Extracted records

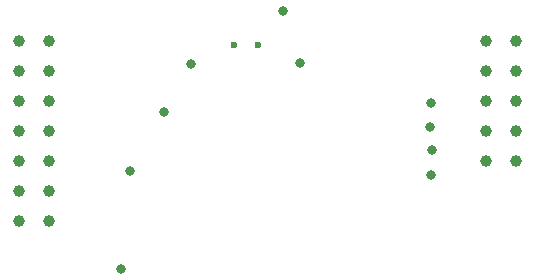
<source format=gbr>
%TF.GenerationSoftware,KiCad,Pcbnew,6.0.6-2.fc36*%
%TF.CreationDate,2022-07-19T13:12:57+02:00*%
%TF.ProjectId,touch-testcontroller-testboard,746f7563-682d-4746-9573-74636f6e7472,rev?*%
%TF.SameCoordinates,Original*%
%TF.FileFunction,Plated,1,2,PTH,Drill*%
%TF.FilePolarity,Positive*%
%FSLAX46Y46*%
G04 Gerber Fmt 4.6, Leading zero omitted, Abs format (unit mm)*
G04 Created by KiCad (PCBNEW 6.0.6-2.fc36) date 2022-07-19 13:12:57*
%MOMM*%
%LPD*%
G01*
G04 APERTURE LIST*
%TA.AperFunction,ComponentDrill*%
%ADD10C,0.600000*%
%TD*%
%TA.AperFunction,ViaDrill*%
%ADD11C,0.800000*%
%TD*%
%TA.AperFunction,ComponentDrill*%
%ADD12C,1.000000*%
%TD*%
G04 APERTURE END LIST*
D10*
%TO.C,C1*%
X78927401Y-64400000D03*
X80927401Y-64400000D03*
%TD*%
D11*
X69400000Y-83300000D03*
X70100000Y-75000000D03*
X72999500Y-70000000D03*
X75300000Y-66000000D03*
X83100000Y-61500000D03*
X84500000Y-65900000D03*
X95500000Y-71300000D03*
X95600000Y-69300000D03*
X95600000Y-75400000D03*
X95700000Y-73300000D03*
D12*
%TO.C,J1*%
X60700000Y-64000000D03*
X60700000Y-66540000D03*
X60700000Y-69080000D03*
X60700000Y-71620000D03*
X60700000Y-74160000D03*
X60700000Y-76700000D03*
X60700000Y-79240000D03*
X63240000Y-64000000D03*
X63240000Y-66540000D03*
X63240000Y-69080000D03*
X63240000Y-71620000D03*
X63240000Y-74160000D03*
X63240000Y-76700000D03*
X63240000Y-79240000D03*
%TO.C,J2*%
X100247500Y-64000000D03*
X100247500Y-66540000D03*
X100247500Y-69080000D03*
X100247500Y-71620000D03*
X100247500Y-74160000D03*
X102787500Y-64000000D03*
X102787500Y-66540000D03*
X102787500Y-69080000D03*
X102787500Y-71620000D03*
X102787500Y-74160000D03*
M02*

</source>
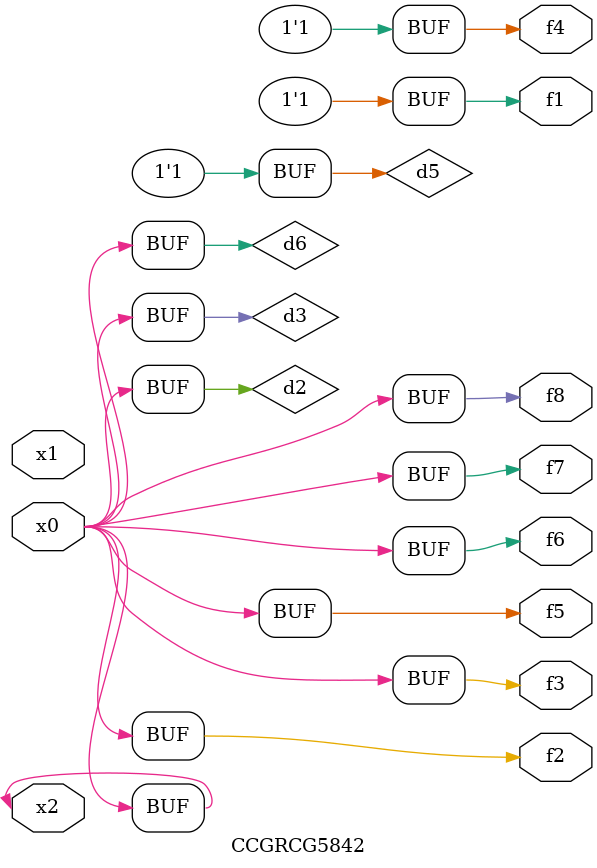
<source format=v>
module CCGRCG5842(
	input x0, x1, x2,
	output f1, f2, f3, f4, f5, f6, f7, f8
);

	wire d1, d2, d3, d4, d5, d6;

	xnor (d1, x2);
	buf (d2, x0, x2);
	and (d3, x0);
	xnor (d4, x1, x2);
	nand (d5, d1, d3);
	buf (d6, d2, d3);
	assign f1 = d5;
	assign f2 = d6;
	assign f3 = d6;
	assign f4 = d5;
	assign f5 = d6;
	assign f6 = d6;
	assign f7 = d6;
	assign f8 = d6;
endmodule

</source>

* * *

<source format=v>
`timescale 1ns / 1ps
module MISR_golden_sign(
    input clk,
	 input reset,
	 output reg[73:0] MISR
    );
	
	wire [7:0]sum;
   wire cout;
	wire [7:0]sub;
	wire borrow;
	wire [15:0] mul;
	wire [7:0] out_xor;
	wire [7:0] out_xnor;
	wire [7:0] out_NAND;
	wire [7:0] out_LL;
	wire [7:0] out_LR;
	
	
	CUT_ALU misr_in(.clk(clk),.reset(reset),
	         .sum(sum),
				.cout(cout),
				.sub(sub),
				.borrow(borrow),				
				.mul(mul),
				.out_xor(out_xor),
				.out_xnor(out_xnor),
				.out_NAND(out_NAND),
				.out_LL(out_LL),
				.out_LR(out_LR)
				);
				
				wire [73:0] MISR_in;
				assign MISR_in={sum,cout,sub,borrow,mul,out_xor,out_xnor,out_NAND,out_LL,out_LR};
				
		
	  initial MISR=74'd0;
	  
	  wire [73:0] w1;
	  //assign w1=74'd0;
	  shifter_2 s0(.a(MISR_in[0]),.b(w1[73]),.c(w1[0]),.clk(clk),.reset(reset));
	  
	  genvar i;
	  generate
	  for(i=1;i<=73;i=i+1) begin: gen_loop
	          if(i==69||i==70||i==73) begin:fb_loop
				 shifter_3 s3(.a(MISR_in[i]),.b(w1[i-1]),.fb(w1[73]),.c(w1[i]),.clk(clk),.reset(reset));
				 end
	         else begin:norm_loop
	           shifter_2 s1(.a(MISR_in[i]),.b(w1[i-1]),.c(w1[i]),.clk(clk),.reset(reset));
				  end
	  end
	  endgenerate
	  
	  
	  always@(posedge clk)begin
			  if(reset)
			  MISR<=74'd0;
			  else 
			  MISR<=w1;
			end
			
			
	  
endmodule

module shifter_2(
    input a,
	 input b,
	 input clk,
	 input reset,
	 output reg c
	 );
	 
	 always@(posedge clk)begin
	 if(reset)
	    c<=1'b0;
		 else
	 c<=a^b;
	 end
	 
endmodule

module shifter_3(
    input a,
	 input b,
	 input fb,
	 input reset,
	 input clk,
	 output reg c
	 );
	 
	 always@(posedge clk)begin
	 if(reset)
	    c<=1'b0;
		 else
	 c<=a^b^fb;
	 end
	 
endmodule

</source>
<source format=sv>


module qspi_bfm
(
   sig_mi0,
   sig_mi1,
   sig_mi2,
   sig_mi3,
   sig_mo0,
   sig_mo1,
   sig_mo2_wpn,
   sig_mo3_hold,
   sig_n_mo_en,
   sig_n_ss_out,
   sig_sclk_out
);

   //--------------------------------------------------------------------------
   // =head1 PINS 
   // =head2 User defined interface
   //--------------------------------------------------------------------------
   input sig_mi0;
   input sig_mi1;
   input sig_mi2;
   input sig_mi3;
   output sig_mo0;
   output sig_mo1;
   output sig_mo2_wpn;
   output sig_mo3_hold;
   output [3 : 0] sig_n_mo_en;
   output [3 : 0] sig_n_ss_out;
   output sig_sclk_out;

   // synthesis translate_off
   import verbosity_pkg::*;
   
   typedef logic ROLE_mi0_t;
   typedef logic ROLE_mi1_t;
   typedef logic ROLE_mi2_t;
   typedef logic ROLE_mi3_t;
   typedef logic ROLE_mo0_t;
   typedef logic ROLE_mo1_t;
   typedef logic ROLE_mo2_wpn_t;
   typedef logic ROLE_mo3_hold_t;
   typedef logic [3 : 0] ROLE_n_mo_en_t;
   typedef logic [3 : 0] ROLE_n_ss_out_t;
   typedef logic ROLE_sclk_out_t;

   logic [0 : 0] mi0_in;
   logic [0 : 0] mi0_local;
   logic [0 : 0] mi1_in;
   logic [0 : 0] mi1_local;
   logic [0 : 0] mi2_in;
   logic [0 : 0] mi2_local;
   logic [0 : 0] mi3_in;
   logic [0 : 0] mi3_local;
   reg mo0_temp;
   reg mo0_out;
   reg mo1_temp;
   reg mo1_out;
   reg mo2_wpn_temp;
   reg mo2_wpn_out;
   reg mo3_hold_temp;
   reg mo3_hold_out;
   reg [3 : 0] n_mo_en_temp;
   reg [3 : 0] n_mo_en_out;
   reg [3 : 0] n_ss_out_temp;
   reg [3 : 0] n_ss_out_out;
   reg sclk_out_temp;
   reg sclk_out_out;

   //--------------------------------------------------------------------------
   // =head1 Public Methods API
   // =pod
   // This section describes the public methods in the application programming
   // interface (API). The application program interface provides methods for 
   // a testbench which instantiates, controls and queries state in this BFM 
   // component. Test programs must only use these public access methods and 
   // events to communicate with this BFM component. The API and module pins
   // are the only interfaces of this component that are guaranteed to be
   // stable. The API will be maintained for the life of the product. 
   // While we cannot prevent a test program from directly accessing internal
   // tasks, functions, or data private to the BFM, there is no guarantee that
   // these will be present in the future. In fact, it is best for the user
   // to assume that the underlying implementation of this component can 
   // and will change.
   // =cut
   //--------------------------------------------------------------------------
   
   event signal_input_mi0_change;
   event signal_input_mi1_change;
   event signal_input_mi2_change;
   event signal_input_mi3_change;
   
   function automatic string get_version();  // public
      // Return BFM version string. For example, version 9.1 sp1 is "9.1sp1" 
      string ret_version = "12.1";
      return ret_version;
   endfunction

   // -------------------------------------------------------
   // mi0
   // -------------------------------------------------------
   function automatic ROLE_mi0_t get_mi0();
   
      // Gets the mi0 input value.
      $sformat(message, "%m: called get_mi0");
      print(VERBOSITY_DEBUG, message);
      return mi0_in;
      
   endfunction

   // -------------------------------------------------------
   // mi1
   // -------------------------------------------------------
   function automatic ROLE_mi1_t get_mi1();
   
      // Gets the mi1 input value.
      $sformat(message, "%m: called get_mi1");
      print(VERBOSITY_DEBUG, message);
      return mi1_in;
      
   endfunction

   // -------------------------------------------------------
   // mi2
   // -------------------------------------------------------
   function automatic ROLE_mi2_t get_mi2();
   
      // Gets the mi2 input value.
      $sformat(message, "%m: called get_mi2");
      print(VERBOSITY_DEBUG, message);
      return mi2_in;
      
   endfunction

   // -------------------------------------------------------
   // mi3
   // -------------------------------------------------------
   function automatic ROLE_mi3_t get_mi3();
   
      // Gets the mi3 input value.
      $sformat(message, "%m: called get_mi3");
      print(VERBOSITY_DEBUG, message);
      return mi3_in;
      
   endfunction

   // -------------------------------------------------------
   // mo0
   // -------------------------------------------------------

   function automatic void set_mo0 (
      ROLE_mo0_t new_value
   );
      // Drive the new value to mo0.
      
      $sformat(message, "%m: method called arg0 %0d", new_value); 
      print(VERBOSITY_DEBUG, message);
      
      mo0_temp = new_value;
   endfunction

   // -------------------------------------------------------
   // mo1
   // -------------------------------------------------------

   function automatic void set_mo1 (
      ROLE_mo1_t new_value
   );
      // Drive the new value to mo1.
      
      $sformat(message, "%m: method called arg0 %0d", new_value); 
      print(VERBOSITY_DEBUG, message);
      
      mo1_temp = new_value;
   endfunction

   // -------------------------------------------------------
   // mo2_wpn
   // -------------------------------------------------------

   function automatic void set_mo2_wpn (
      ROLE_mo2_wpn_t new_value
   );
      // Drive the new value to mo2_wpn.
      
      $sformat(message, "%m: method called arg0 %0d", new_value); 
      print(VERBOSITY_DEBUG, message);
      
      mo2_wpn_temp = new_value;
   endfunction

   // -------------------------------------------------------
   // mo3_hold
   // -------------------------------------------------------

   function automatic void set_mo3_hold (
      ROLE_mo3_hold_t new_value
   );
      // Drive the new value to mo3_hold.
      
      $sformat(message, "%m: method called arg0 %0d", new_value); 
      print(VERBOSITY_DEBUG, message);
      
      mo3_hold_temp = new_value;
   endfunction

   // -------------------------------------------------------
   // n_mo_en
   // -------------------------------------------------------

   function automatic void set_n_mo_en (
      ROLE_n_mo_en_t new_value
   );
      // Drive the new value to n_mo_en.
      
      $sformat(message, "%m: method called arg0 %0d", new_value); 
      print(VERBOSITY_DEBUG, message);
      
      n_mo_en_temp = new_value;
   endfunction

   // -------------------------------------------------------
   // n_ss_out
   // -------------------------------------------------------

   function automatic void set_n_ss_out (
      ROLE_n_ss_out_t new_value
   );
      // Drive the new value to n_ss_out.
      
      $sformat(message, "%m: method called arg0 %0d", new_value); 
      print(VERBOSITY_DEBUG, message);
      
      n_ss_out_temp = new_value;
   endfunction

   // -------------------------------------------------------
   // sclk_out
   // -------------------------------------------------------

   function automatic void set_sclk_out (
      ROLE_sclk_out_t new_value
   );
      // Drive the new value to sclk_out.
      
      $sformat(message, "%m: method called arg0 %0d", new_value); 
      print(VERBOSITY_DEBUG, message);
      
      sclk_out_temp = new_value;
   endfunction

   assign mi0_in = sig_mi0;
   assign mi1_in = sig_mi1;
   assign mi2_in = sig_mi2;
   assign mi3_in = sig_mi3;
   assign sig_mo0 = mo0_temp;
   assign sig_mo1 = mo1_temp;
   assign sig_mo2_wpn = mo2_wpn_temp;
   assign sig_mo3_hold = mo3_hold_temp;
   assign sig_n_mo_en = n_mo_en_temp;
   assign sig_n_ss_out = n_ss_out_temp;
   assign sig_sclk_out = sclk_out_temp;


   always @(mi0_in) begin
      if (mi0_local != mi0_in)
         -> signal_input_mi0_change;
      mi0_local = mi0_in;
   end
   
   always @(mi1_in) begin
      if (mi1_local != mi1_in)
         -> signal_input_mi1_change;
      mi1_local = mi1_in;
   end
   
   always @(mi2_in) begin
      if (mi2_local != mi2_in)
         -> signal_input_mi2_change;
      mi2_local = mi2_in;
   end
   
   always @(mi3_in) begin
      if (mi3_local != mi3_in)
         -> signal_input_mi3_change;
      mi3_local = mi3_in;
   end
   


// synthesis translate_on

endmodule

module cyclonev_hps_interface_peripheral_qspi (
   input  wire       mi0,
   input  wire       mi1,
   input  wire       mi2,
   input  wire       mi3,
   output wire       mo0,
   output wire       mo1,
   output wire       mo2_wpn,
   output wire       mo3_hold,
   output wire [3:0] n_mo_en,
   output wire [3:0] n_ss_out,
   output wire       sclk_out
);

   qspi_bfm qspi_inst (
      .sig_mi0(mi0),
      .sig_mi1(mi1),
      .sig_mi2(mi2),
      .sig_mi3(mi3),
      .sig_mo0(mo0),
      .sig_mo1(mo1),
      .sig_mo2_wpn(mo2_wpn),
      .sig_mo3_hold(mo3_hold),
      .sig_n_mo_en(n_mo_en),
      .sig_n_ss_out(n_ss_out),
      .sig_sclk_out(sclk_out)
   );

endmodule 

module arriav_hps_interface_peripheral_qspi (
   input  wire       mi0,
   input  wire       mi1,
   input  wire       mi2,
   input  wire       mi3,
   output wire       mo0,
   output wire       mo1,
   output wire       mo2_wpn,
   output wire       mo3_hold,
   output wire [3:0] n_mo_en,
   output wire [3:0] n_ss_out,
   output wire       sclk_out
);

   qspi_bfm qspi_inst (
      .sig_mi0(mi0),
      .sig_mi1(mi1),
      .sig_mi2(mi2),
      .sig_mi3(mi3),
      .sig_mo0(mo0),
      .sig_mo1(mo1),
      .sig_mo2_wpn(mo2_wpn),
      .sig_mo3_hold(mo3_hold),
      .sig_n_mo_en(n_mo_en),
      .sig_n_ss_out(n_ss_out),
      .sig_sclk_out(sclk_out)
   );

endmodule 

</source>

_Task details_
Read the data above and pull out each line that holds the string "always".

_Your solution_
	  always@(posedge clk)begin
	 always@(posedge clk)begin
	 always@(posedge clk)begin
   always @(mi0_in) begin
   always @(mi1_in) begin
   always @(mi2_in) begin
   always @(mi3_in) begin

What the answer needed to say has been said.